My mom died unexpectedly the week after Mother’s Day in 2015. This will be my fourth Mother’s Day without her. But even while she was alive, our relationship was complicated. She had untreated mental illness, and I so desperately wanted her to get help that she would never seek. Click here to read about my blue bird story, how we have been processing grief, and how I hope she is still watching over us.
Yesterday, the week before Mother’s Day weekend, I had the opportunity to help my blue bird family. Around lunchtime, as I was working on the computer, flying birds caught my eye in the back yard. I went out to investigate and found Randy Rat Snake trying to eat the fledglings. As I was trying to relocate Randy with a shovel, our cat Banjo was also trying to get the baby birds. Yes, I was that crazy bird lady running around my back yard trying to make sure that all the babies successfully fledged. I kept telling the mom and dad blue birds that I was on their side, helping them. Nothing else can die this time of year. Losing my mom so close to Mother’s Day and my precious last giant baby Smooch dying on spring break has just been too much. I cannot take any additional deaths right now.
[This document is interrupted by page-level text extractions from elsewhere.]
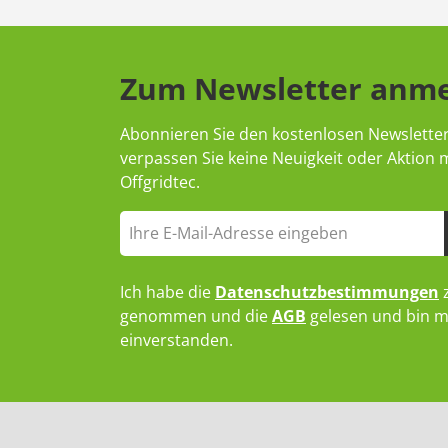
Zum Newsletter anm
Abonnieren Sie den kostenlosen Newslette
verpassen Sie keine Neuigkeit oder Aktion
Offgridtec.
Ich habe die
Datenschutzbestimmungen
z
genommen und die
AGB
gelesen und bin m
einverstanden.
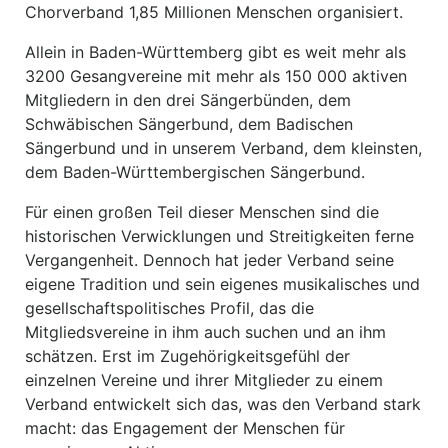
Chorverband 1,85 Millionen Menschen organisiert.
Allein in Baden-Württemberg gibt es weit mehr als
3200 Gesangvereine mit mehr als 150 000 aktiven
Mitgliedern in den drei Sängerbünden, dem
Schwäbischen Sängerbund, dem Badischen
Sängerbund und in unserem Verband, dem kleinsten,
dem Baden-Württembergischen Sängerbund.
Für einen großen Teil dieser Menschen sind die
historischen Verwicklungen und Streitigkeiten ferne
Vergangenheit. Dennoch hat jeder Verband seine
eigene Tradition und sein eigenes musikalisches und
gesellschaftspolitisches Profil, das die
Mitgliedsvereine in ihm auch suchen und an ihm
schätzen. Erst im Zugehörigkeitsgefühl der
einzelnen Vereine und ihrer Mitglieder zu einem
Verband entwickelt sich das, was den Verband stark
macht: das Engagement der Menschen für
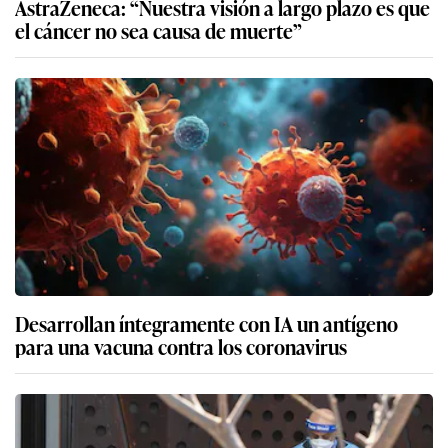
AstraZeneca: “Nuestra visión a largo plazo es que
el cáncer no sea causa de muerte”
Desarrollan íntegramente con IA un antígeno
para una vacuna contra los coronavirus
So, as we head into this Mother’s Day weekend, I want to offer some tips for how I plan to address this difficult holiday.
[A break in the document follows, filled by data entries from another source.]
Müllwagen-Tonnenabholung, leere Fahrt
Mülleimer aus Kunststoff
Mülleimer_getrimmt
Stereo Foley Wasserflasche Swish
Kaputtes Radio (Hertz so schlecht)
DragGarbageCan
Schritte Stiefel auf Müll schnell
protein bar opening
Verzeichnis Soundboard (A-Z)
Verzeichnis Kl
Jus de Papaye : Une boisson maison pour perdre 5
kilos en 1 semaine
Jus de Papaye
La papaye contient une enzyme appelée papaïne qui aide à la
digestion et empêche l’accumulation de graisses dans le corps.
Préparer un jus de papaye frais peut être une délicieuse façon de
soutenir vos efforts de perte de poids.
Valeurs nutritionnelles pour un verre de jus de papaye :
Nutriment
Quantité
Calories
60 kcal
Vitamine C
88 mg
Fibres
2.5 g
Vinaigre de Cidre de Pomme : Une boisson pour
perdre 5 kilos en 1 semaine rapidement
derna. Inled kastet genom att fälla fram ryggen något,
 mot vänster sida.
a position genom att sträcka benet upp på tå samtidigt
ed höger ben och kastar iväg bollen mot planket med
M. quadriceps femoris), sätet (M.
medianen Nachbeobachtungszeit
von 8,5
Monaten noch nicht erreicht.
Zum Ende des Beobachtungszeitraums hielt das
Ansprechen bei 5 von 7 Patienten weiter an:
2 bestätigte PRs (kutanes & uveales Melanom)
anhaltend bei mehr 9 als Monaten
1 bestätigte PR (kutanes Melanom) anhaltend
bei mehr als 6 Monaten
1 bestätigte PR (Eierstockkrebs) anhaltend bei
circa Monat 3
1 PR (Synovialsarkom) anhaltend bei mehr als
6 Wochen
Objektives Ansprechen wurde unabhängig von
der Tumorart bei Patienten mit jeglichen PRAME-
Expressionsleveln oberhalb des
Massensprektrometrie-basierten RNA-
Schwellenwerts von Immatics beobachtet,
- Run away. I plan to visit one of the lakes that has been in my to visit list for a while now. My very sweet 15 yr old offered to go with me since I will not have Smooch with me. That dude is a keeper (and he is going to make an amazing husband to one lucky lady).
- Mother yourself. A fancy way of saying utilize self care. Do what you need to do for you. If this means not celebrating, then that is ok too.
- Create a ritual. For me, I am going to start writing a letter to my mom each Mother’s Day to update her on all the things she has missed by not being with us.
- Stay off social media. Seeing all the messages of love and appreciation can be like salt in a wound. Why torture yourself with those messages? And more importantly, are all those messages honest portrayals of their relationships? Probably not.
- Appreciate what you have. I am one lucky mom to an amazing tiny family that loves me in a healthy way. I am going to try to focus on that vs what I did not have with my own family.
If Mother’s Day is hard for you, chime in. How do you cope?
One thought on “When Mother’s Day is hard”
My hatred for mother’s day is much more selfish. I have a wonderful husband who appreciates me every day of the year, but is absolutely horrible at acknowledging the “big days” – birthdays, Christmas, Mother’s Day, when there is zero recognition from him. He often works and isn’t even around. Since my kids have had no model/guidance from him and aren’t in elementary school any more to bring home sweet crafts they have made at school, there’s not much from them either (my daughter a little, my son barely knows what day of the week it is). Being a non religious holiday, people will wish you Happy Mother’s Day and then ask you what you did to celebrate. So I get to repeatedly say, “nothing”. It sounds silly as I type it. I’ve made my feelings known and somehow nothing changes. It’s hard to demand to be appreciated. And like I said, he’s wonderful about telling me every day, but I think he hates to be told what to do and this is his rebellion.